Because of the strong association between HPV infection and squamous intraepithelial lesions, risk factors include conditions that increase HPV exposure or persistence. Examples of risk factors for SIL and subsequent cervical cancer include smoking, immunocompromised state, early onset of sexual activity, and multiple sexual partners.

== Screening ==

=== Pap smear ===
A Papanicolaou smear, commonly known as a Pap smear, is a standardized screening test for cervical cancer. The test involves collecting cells from the cervix to detect precancerous or cancerous lesions. The examined cells are typically obtained from the transformation zone of the cervix, an area susceptible to neoplastic transformation. Pap smears allow identification of cytologic abnormalities such as low-grade squamous intraepithelial lesions (LSIL) and high-grade squamous intraepithelial lesions (HSIL).

=== HPV testing ===
Human papillomavirus (HPV) testing may also be performed during Pap smear screening. Several high-risk HPV tests have been approved by the U.S. Food and Drug Administration (FDA) for use alongside Pap smear cytology. Clinical studies have demonstrated that co-testing, which combines Pap smear cytology with high-risk HPV testing, improves detection of high-grade squamous intraepithelial lesions compared with cytology alone.

== Management ==
Identification of high-risk HPV or an abnormal Pap smear may prompt further examination. Risk stratification based on likelihood of progression to invasive cancer and regression of HPV is used when determining if colposcopy is recommended. A colposcopy is indicated when the immediate risk of cervical intraepithelial neoplasia (CIN) 3+ is greater than 4%. A colposcopy is an examination procedure that uses binocular magnification to detect vulvar, vaginal or cervical dysplasia. Colposcopy-directed biopsy is performed when acetowhite tissue or abnormal vascular changes on the cervix, vagina, or vulva are present.

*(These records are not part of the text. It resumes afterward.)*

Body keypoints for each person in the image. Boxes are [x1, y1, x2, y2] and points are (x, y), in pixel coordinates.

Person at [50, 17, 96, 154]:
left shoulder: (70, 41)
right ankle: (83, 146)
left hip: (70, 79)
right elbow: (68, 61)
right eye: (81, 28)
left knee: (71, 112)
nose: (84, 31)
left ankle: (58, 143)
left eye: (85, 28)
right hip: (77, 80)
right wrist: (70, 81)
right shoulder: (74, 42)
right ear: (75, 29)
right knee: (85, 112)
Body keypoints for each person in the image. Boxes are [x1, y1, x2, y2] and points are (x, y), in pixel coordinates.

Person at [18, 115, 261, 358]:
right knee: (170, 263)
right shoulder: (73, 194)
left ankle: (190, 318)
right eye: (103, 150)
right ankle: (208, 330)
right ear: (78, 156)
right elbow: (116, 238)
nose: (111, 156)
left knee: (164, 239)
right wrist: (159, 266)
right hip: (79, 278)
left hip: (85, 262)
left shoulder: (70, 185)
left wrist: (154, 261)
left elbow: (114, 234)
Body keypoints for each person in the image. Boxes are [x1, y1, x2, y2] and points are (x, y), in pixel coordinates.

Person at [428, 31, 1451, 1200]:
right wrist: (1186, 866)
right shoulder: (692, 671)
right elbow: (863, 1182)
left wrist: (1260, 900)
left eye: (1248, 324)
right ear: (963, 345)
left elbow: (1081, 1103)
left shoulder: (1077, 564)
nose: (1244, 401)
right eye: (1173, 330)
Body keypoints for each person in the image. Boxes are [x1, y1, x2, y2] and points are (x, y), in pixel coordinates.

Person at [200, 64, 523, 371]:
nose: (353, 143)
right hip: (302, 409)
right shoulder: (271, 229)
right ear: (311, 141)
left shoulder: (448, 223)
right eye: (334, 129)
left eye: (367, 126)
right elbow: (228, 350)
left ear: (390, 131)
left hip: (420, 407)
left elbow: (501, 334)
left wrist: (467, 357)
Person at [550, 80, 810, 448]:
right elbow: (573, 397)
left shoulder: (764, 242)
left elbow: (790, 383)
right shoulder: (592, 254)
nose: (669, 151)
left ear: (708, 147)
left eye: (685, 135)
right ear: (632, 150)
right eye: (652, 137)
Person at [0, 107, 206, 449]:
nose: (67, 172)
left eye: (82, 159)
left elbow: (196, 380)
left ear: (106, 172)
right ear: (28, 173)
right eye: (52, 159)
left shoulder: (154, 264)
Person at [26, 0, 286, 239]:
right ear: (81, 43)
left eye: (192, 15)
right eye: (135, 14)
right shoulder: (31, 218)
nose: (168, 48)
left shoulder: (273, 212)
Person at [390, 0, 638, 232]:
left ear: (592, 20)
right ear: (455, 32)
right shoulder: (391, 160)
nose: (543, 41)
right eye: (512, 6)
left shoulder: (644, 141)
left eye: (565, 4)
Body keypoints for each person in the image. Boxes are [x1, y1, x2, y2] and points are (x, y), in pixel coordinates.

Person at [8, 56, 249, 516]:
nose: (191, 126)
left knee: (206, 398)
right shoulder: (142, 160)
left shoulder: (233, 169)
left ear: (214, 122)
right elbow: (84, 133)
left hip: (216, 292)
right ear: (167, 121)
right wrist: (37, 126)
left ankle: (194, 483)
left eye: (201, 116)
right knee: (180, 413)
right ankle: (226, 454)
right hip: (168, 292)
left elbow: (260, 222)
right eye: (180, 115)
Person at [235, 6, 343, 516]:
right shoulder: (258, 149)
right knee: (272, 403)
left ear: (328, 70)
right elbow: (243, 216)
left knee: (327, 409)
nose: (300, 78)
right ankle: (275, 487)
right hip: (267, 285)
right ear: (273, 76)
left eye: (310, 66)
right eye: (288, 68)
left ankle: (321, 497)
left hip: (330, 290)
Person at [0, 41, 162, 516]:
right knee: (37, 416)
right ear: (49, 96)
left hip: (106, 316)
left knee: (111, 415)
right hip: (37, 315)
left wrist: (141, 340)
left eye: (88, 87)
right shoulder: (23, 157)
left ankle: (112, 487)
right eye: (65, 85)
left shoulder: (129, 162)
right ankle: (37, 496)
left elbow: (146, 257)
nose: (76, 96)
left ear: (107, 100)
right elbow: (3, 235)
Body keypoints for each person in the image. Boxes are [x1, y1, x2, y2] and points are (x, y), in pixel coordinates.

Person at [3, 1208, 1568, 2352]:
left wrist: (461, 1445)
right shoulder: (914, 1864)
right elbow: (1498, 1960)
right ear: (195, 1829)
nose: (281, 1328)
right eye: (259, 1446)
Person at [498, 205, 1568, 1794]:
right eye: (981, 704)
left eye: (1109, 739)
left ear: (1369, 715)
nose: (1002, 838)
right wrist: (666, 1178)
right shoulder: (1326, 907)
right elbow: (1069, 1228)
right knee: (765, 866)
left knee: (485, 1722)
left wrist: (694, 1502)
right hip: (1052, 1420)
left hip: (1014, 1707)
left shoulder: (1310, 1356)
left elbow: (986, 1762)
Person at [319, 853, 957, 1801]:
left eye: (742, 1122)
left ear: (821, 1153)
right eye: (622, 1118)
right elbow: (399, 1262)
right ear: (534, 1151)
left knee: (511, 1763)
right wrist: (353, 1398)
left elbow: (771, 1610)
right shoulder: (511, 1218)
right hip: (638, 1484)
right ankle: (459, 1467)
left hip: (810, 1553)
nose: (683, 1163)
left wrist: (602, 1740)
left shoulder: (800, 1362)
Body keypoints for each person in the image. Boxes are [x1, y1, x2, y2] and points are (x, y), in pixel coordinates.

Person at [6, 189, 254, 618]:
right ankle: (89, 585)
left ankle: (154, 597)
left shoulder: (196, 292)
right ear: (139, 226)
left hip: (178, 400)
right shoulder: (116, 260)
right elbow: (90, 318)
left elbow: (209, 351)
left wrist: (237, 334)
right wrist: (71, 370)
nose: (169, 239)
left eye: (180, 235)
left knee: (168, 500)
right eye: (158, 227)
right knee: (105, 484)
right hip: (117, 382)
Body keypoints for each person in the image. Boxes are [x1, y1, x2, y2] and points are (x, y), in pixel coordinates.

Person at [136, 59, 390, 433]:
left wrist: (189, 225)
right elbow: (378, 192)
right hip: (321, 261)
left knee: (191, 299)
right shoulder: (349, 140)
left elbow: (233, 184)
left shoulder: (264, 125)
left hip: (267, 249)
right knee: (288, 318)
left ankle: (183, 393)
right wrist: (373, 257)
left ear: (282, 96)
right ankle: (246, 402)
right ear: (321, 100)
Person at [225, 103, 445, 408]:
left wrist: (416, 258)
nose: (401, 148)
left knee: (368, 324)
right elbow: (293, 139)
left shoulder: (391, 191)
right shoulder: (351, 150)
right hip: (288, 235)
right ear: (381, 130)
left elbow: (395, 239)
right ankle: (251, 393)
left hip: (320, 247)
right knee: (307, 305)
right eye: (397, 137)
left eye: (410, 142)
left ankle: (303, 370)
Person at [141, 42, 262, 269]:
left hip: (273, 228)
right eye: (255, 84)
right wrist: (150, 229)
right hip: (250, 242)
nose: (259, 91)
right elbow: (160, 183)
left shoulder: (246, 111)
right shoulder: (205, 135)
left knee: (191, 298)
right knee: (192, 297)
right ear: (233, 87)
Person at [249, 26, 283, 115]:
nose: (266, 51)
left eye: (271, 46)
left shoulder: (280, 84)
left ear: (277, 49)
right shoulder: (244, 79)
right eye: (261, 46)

Low-grade squamous intraepithelial lesions (LSIL) with colposcopy results less than CIN 2 are generally managed with surveillance and follow-up HPV testing. HSIL identified on cytology but corresponding to CIN 1 or less on biopsy may be managed with an excisional procedure or observation with follow-up HPV testing and repeat colposcopy. In patients with both cytologic and histologic HSIL (CIN 2 or CIN 3), treatment is generally recommended and observation is discouraged. Treatment options include loop electrosurgical excision procedure (LEEP), cold knife conization, or cryosurgery.